Segment Open

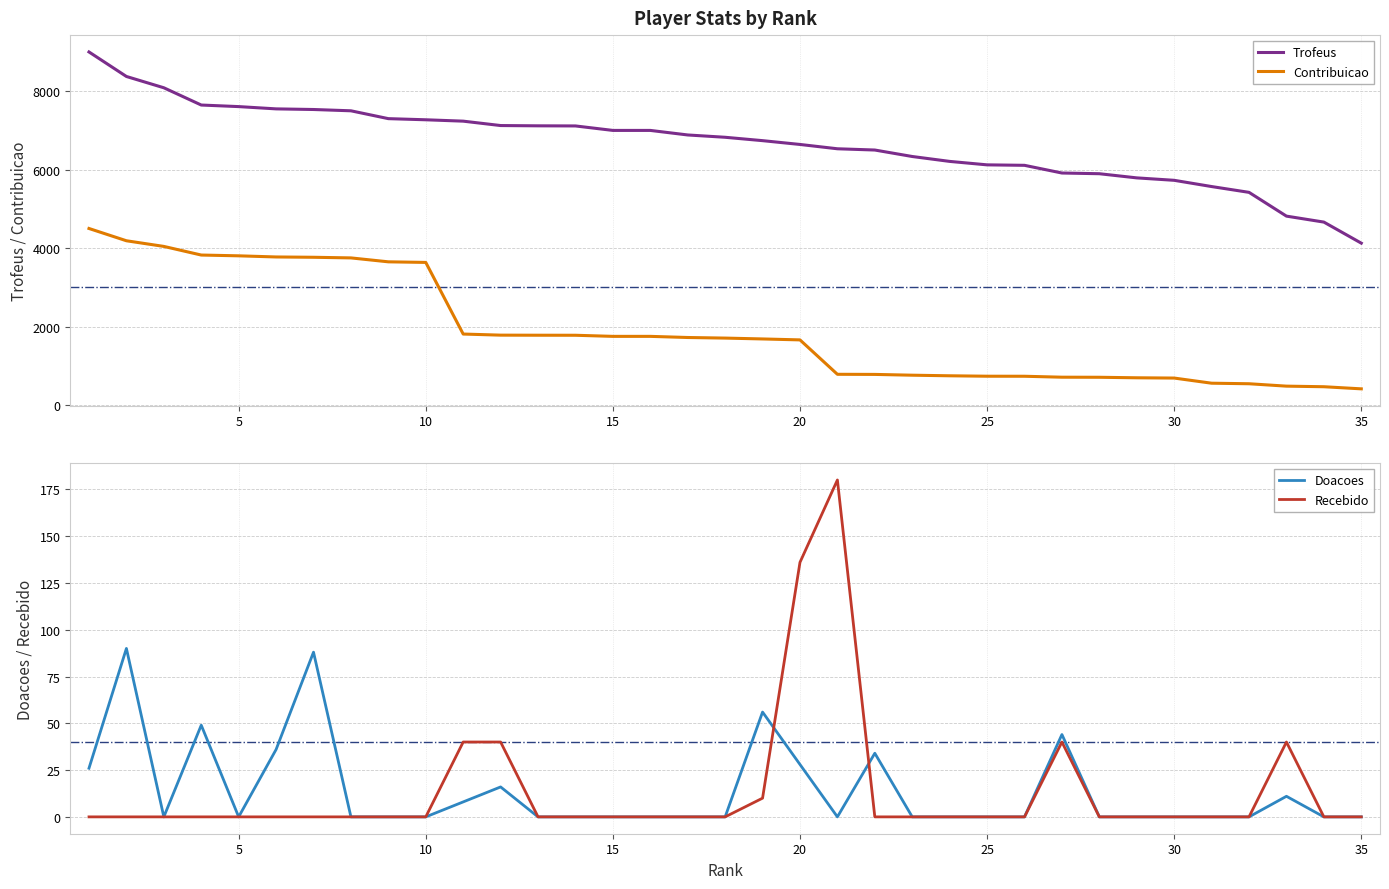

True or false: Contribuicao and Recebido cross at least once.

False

Segment Closed
Segment Open

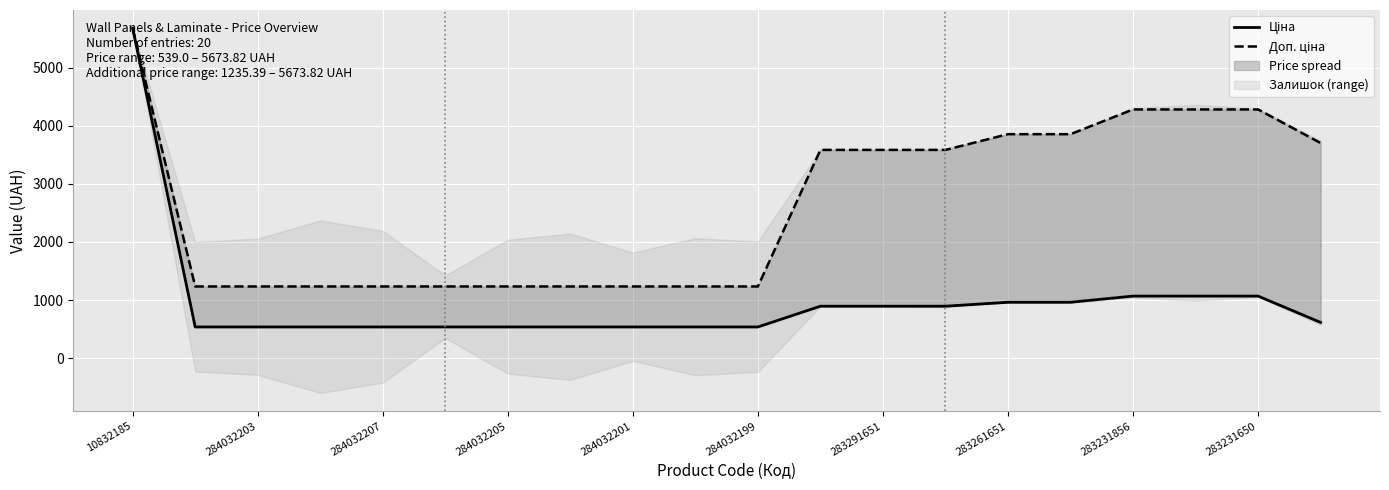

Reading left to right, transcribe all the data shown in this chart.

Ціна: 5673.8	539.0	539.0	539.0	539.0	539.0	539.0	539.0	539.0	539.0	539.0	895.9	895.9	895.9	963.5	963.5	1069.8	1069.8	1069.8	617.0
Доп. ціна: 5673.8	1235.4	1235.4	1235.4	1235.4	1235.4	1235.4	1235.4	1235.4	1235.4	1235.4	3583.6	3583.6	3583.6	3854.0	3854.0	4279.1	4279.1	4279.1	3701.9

Segment Closed
Segment Open

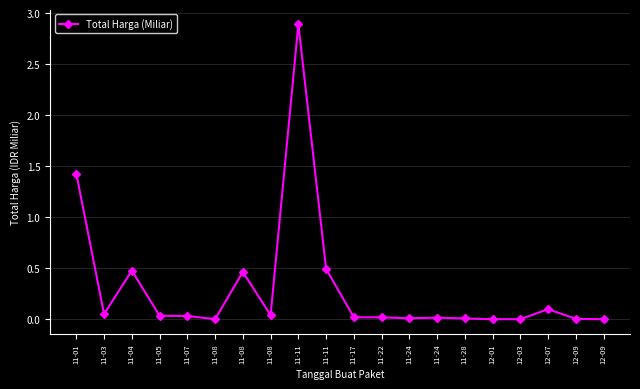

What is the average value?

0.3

Segment Closed

### Work order
State only how many lines of the material above contain the string "left", treating uppercase and lowercase letters as distinct.

### Answer section
1